[Python-ideas] User-defined literals

Tue Jun 2 21:03:25 CEST 2015

This is a straw-man proposal for user-defined literal suffixes, similar to the design in C++.

In the thread on decimals, a number of people suggested that they'd like to have decimal literals. Nick Coghlan explained why decimal.Decimal literals don't make sense in general (primarily, but not solely, because they're inherently context-sensitive), so unless we first add a fixed type like decimal64, that idea is a non-starter. However, there was some interest in either having Swift-style convertible literals or C++-style user-defined literals. Either one would allow users who want decimal literals for a particular app where it makes sense (because there's a single fixed context, and the performance cost of Decimal('1.2') vs. a real constant is irrelevant) to add them without too much hassle or hackery.

I explored the convertible literals a while ago, and I'm pretty sure that doesn't work in a duck-typed language. But the C++ design does work, as long as you're willing to have the conversion (including the lookup of the conversion function itself) done at runtime.

Any number or string token followed by a name (identifier) token is currently illegal. This would change so that, if there's no whitespace between them, it's legal, and equivalent to a call to a function named `literal_{name}({number-or-string})`. For example, `1.2d` becomes `literal_d('1.2')`, `1.2_dec` becomes `literal_dec('1.2')`, `"1.2"d` also becomes `literal_d('1.2')`.

Of course `0x12decimal` becomes `literal_imal('0x12dec')`, and `21jump` becomes `literal_ump('21j'), which are not at all useful, and potentially confusing, but I don't think that would be a serious problem in practice.

Unlike C++, the lookup of that literal function happens at runtime, so `1.2z3` is no longer a SyntaxError, but a NameError on `literal_z3`. Also, this means `literal_d` has to be in scope in every module you want decimal literals in, which often means a `from … import` (or something worse, like monkeypatching builtins). C++ doesn't have that problem because of argument-dependent lookup, but that doesn't work for any other language. I think this is the biggest flaw in the proposal.

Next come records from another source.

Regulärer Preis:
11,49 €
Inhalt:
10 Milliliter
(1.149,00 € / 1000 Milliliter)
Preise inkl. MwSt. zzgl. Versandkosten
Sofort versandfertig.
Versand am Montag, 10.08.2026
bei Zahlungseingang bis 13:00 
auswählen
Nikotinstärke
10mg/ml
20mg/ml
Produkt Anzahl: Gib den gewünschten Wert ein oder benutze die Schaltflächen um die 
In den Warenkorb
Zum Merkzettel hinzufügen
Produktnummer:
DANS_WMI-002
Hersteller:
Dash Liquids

Also unlike C++, there's no overloading on different kinds of literals; the conversion function has no way of knowing whether the user actually typed a string or a number. This could easily be changed (e.g., by using different names, or just by passing the repr of the string instead of the string itself), but I don't think it's necessary.

Similarly, this idea could be extended to handle all literal types, so you can do `{'spam': 1, 'eggs': 2}_o` to create an OrderedDict literal, but I think that's ugly enough to not be worth proposing. (A prefix looks better there... but a prefix doesn't work for numbers or strings. And I'm not sure it's unambiguously parseable even for list/set/dict.) Plus, there's the problem that comprehensions and actual literals are both parsed as displays, but you wouldn't want user-defined comprehensions.

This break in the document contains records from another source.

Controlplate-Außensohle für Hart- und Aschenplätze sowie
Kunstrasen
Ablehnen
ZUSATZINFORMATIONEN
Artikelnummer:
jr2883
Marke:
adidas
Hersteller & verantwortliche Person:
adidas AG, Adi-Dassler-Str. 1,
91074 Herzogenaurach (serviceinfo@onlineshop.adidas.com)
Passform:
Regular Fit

I've built a quick&dirty toy implementation (at https://github.com/abarnert/userliteralhack). Unlike the real proposal, this only handles numbers, and allows whitespace between the numbers and the names, and is a terrible hack. But it's enough to play with the idea, and you don't need to patch and recompile CPython to use it.

My feeling is that this would be useful, but the problems are not surmountable without much bigger changes, and there's no obvious better design that avoids them. But I'm interested to see what others think.